Amendments to the Planning Bill continue to be debated and voted on. The Local Government and Communities Committee has so far had five sittings dealing with them at Stage Two of the Bill and we are likely to have at least two more.
So far 42% of amendments have been passed unopposed, along with 42% of mainly opposition amendments being passed after a split vote. The rest have been defeated, also after split votes. This means the Bill will be radically different from the one we were first presented with and it will need a lot of tidying up as we head for the final stage.
Last week, Planning Minister Kevin Stewart latched on to a new catchphrase – unintended consequences which he repeated several times in relation to opposition amendments. Telling MSPs that they haven’t thought things through properly is an interesting tactic from a minister who can’t command a majority of votes on the committee.

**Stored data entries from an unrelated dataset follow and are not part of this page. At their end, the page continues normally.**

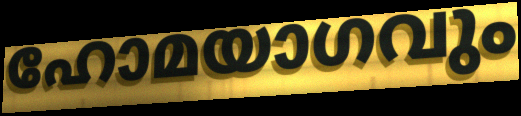
ഹോമയാഗവും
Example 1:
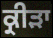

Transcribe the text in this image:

ਕ੍ਰੀੜਾ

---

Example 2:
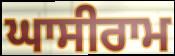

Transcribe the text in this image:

ਘਾਸੀਰਾਮ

Some of my own amendments are not the finished article but that doesn’t make them wrong. For example, I suggested – successfully – that the government’s idea of allowing communities to prepare plans for their own areas would be better served if those same communities were informed that they could do so. It needs more work but it’s a start.

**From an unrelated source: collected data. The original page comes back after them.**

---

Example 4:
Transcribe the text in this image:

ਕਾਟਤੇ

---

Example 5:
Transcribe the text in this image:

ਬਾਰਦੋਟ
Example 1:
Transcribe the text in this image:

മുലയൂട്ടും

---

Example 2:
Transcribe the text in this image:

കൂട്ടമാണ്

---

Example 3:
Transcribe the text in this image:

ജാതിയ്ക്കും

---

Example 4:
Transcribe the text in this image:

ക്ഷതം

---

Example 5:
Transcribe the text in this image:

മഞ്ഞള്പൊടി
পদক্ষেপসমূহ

My successful amendment which would bring in a system where councils could capture some of the uplift in value which comes to land as a result of their own decisions to grant planning permission also needs more work. Opposition MSPs do not have the luxury of a government machine behind them so we have to work that bit harder. My colleague Adam Tomkins was also successful with his Agent of Change amendment – again despite the opposition of the SNP.
This week, the hotly debated topic of appeal rights should come up. Mr Stewart has waxed lyrical about having collaboration over conflict in the planning system and I agree with him. The problem is, his Bill does not achieve that and so appeal rights is the subject of a number of proposed amendments. We need a planning system that works for everyone and not just those who work in the system, or who use it.